Um ano e meio longe do Brasil acreditando que o que eu mais sentia falta era da comida. Quando volto, percebo que estava mesmo faminta do meu idioma. Estranho sentir falta de algo que uso todo dia.
Talvez seja saudade de ouvir português mesmo quando não quero, cercada de vozes que entendo o que dizem e por isso tão insuportável ouvir o tempo inteiro, como se de repente eu pudesse ler mentes. Telepatia é nada mais que isso: entender.
Talvez seja saudade do português nas placas, nos cardápios, nos livros. Encher a mala de cachaça e livros em português, tudo o que não posso substituir, tudo o que não se acha fácil na Alemanha.
Aproveitar para buscar livros que estão há mais de ano esperando por mim. Corri para abrir o Kafkianas da Elvira Vigna. Estava doida para ter esse nas minhas mãos. Um diálogo de Elvira com os contos de Kafka. Todo ilustrado pela autora. Os títulos originais em alemão, ao lado do título em português. Literatura em português e em alemão, conversando, no meu território.
E a conversa é a seguinte: a Elvira dizendo o que acha que significa a simbologia das histórias doidas de Kafka. Não o que significava para ele. Mas o que pode significar para quem está olhando daqui. Pelo menos é minha interpretação. Ela sempre coloca “você” no lugar dos protagonistas.
“Tem um médico, lá longe e há muito tempo.
Então relaxa: essa história não tem nada a ver com você.
Ou será que tem?”
Elvira vigna, “kafkianas“
Tem um conto do Kafka em que o narrador-protagonista está em um prédio, que ele não sabe bem se é um tribunal de justiça ou se é uma biblioteca, mas ele fica ali vagando porque precisa encontrar um advogado, ou uma coleção de advogados. Ele também não sabe exatamente pra quê.
No Kafkianas, a Elvira Vigna interpreta que quando Kafka diz “advogado”, quer dizer “narrador”. Ela cata isso pelo título do conto, em alemão, Fürsprecher, que é uma palavra para advogado, mas literalmente significa aquele que fala por alguém.
Faz muito sentido quando no conto ele fala que o advogado (narrador) é necessário em todos os lugares, talvez não tanto na corte, mas na vida.
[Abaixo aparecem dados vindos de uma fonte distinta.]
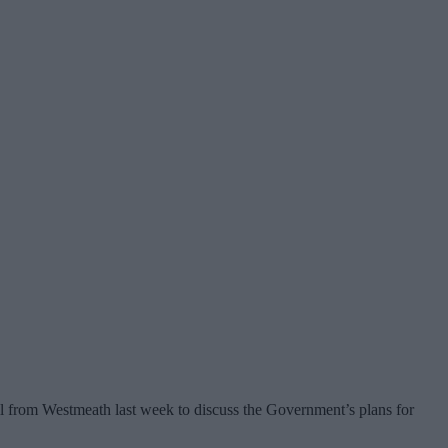
 from Westmeath last week to discuss the Government’s plans for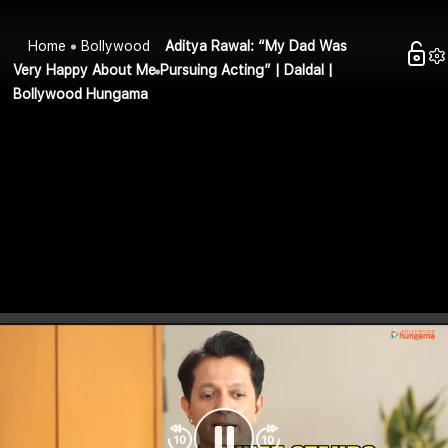
Home
Bollywood
Aditya Rawal: “My Dad Was
Very Happy About Me Pursuing Acting” | Daldal |
Bollywood Hungama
Às vezes ficamos igual esse pobre coitado do conto tentando achar um narrador que nos defenda, que justifique por que fazemos as coisas do jeito que fazemos. Ou um que faça esse caos todo das nossas experiências e memórias e relações com o outro fazer algum sentido. Ou parecer que faz. Porque se não conseguimos mudar as escolhas, pelo menos o narrador, ou a perspectiva de que se narra, sempre dá pra mudar.
No final do conto, o sujeito percebe que passou tanto tempo zanzando nesse lugar esquisito, que fica pensando: “putz, mas eu não posso voltar atrás a essa altura, admitir que peguei o caminho errado seria insuportável pra mim”. E aí o protagonista diz, no momento em que talvez se percebe, ele mesmo, o narrador que procurava: “Se você começou a caminhar, continue não importa o que aconteça. Desde que você não pare de subir (as escadas), os degraus não vão acabar”.
O narrador inventa um jeito de fazer sentido essas escadarias que resolvemos subir, mesmo sem saber onde vão dar. O joelho que aguente.